Blizzard's servers are anything but secure, I've had phishing emails that actually came from blizzard's official mail servers.
Personally I'd bet either the hackers have a list of people's passwords that they got from blizzard's servers or they're using brute-force which blizzard should be able to detect.
@Suaron_x they're not stealing the accounts, they're only stealing each account's gold (and NPCing all the items on the account too to make more gold)
With 1 bot they could hack a hundred or so accounts per hour, average of about 10k gold per account, and sell 100k for $3 (last time I saw a gold spammer) that makes about $30 an hour per bot, and usually these people will have hundreds, if not thousands of bots running at any one time.
@GamerOuTLaWz Sun Tzu was a Chinese military General, strategist and Philosopher who wrote "The art of war" a book on which even today's military tactics are based.
The 10th comment does indeed sound slightly philosophical (or at least the first sentence of it). Personally, number 3 is the most useful here, lvling up crafting is EXPENSIVE, so if you play with some friends regularly make sure only one of you lvls up crafting, pay that person a small fee each time they craft for you, or split the cost of their crafting upgrades, it saves a lot of money in the long run providing said person doesn't stop playing the game.
sooo, not being able to get into the game for 2 days was't a problem?
lagging like hell in single-player due to server latency isn't a problem?
I know people who accidentally triggered the templar's shield-swap bug and some of them still can't login yet, almost a week later, and that's not a problem?
Add to that some of the enemies in hardcore mode randomly become invincible.
yeah, personally never seen a launch as bad as this (I don't play FPSs so dunno 'bout CoD's release).

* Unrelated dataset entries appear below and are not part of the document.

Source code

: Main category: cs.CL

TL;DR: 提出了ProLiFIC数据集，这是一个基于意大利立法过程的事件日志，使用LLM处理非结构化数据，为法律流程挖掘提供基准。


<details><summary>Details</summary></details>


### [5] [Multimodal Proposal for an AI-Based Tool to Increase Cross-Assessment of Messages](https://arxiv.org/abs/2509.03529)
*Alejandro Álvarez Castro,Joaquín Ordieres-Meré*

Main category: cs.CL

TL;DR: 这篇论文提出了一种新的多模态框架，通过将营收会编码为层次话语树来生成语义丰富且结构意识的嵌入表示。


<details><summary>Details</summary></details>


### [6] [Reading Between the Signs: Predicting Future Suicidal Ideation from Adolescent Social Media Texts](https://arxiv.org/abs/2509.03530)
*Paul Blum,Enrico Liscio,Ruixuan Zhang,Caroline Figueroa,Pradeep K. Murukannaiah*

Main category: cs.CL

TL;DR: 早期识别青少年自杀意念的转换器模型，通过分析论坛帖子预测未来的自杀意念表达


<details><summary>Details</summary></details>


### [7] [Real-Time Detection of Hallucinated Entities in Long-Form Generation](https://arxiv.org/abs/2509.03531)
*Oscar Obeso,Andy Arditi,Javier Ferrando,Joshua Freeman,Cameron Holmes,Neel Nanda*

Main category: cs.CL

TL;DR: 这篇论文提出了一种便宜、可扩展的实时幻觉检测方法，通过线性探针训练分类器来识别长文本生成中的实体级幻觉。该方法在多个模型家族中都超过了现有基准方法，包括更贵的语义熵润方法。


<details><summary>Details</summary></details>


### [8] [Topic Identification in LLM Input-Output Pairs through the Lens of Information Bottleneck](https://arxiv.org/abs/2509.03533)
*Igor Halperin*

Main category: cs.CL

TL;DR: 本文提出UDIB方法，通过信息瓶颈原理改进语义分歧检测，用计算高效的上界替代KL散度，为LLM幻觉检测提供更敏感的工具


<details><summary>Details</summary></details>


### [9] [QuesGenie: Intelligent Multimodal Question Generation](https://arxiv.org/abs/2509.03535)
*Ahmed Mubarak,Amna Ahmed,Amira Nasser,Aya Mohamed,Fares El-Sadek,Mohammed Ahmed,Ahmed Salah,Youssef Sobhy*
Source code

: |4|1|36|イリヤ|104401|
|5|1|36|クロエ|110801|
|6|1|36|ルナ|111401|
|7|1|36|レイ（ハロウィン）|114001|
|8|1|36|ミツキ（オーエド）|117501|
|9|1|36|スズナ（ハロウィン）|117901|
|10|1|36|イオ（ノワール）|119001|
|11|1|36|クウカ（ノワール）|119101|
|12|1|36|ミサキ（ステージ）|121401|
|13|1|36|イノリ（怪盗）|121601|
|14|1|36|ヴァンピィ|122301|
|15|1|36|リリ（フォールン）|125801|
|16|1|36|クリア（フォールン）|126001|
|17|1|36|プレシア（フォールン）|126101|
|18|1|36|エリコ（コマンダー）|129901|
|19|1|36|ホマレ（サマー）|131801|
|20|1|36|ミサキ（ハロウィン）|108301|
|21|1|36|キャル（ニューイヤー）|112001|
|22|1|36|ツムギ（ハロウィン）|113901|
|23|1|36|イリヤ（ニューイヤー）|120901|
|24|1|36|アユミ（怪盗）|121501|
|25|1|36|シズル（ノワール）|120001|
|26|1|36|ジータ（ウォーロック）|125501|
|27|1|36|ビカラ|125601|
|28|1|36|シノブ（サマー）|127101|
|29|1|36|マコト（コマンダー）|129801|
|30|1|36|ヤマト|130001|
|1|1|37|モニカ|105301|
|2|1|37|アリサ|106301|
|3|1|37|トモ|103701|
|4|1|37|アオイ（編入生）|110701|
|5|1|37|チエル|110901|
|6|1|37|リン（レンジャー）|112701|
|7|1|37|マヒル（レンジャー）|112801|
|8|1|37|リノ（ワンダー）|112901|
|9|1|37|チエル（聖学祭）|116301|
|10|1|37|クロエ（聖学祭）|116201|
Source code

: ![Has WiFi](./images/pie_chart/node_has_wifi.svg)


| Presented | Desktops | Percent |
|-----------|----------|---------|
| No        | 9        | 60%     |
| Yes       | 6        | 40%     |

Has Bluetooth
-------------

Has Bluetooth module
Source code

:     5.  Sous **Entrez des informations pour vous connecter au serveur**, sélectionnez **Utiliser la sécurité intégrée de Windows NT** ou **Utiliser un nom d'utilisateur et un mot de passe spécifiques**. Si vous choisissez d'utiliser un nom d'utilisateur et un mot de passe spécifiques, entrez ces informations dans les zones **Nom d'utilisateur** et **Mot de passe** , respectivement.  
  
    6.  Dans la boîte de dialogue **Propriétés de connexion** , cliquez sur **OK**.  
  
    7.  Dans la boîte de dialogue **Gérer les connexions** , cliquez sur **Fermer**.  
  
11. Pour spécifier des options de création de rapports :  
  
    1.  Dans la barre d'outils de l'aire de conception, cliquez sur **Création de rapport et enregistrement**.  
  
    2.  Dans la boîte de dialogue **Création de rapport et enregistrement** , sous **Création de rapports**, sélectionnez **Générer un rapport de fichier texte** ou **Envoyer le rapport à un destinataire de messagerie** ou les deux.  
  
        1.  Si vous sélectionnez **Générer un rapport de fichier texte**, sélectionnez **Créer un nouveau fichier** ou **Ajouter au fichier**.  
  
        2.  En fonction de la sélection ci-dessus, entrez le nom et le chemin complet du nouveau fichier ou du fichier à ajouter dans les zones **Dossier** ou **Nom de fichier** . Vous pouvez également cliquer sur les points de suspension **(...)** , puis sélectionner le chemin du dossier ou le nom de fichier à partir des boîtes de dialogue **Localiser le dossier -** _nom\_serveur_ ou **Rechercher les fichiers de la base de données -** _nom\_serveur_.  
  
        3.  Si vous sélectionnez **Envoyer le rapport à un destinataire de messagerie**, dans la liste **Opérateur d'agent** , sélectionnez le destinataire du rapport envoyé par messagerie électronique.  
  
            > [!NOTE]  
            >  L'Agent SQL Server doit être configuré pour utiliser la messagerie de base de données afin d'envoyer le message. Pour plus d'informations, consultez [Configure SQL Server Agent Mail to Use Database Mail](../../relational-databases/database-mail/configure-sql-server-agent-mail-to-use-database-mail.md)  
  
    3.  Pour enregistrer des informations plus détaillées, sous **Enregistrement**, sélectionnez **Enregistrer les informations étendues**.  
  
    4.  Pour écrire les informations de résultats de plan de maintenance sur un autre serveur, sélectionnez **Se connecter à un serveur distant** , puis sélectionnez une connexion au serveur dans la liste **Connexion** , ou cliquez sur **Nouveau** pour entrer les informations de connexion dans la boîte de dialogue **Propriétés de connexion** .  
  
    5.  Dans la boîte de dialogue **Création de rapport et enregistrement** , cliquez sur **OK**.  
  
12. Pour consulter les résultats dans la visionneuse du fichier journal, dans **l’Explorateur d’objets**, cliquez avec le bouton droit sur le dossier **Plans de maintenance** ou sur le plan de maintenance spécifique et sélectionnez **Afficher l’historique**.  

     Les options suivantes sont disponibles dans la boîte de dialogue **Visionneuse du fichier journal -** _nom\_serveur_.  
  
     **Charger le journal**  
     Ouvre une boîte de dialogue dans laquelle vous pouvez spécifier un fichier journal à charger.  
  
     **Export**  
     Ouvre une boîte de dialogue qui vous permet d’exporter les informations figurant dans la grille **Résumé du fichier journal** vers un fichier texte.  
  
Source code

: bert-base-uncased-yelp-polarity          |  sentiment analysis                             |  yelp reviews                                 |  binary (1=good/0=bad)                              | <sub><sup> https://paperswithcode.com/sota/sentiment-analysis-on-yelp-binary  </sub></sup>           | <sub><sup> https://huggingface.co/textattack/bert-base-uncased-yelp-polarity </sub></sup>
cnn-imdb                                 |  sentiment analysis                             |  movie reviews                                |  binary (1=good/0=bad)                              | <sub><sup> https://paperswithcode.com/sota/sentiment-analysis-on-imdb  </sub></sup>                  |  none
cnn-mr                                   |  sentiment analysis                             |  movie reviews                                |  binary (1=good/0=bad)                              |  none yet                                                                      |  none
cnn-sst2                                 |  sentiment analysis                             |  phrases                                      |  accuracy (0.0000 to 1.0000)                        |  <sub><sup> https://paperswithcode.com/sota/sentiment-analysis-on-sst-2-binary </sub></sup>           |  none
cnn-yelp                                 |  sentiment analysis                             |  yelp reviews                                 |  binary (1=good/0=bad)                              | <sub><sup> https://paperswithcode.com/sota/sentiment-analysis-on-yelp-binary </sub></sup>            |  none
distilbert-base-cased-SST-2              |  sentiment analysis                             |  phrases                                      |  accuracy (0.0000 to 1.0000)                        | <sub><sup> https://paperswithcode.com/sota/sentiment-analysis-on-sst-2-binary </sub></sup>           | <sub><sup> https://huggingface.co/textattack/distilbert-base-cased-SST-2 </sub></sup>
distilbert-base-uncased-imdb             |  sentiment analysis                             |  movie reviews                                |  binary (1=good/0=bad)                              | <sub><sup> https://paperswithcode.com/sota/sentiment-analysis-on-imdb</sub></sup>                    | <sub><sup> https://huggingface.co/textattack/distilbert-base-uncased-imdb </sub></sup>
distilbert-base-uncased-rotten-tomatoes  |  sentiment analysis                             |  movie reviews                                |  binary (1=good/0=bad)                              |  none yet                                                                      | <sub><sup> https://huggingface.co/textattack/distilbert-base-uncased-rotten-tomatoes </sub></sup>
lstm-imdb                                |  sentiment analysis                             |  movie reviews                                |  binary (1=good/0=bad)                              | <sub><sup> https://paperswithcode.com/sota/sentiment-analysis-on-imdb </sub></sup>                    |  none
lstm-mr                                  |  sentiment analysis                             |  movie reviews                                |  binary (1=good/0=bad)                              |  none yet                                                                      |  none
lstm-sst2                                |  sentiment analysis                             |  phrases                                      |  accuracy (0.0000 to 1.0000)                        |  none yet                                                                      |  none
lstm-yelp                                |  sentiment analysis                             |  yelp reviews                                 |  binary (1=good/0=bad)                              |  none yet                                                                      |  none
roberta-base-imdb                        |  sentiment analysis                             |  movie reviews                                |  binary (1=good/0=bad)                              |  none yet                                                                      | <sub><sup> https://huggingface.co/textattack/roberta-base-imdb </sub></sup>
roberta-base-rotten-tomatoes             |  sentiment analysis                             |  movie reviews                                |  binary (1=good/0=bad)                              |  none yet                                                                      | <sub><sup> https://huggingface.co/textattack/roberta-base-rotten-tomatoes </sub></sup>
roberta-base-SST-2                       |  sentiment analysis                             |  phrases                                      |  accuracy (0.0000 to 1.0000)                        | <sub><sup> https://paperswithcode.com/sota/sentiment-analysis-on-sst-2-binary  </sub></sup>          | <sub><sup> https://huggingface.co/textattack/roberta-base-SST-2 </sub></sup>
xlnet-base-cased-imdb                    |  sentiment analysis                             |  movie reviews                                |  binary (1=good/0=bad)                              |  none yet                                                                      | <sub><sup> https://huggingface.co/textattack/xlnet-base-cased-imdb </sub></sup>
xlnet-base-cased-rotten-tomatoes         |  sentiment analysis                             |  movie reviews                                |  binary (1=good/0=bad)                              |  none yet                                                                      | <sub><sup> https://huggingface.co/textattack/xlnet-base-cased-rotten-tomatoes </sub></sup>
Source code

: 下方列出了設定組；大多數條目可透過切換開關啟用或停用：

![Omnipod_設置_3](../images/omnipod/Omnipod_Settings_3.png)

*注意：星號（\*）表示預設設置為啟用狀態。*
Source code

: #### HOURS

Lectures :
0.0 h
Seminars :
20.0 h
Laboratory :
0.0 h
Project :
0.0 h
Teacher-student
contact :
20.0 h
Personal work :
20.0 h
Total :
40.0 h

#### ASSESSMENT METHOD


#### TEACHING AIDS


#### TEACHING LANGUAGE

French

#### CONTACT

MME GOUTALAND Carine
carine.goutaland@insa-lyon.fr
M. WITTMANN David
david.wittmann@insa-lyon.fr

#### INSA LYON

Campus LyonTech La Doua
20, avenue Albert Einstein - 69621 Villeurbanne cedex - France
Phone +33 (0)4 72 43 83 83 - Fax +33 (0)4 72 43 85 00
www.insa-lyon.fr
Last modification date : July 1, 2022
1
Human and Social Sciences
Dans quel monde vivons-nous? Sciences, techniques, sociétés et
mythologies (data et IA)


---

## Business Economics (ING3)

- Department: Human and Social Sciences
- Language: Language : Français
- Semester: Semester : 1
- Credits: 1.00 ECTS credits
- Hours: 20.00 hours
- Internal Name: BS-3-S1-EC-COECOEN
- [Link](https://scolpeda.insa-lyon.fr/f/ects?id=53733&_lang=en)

On a side-note, lag isn't usually caused by your internet speed or your response time to a random server, it's caused by the path taen to reach the game's server. i.e. connecting to a game server in california from new york could try to connect via a EU server, not the game companies' faul but rather the ISPs you connect through (not just your own ISP). In the same way connecting to a (less used) web server in california from new york could connect directly, reporting 10-20ms response time and 0 packet loss.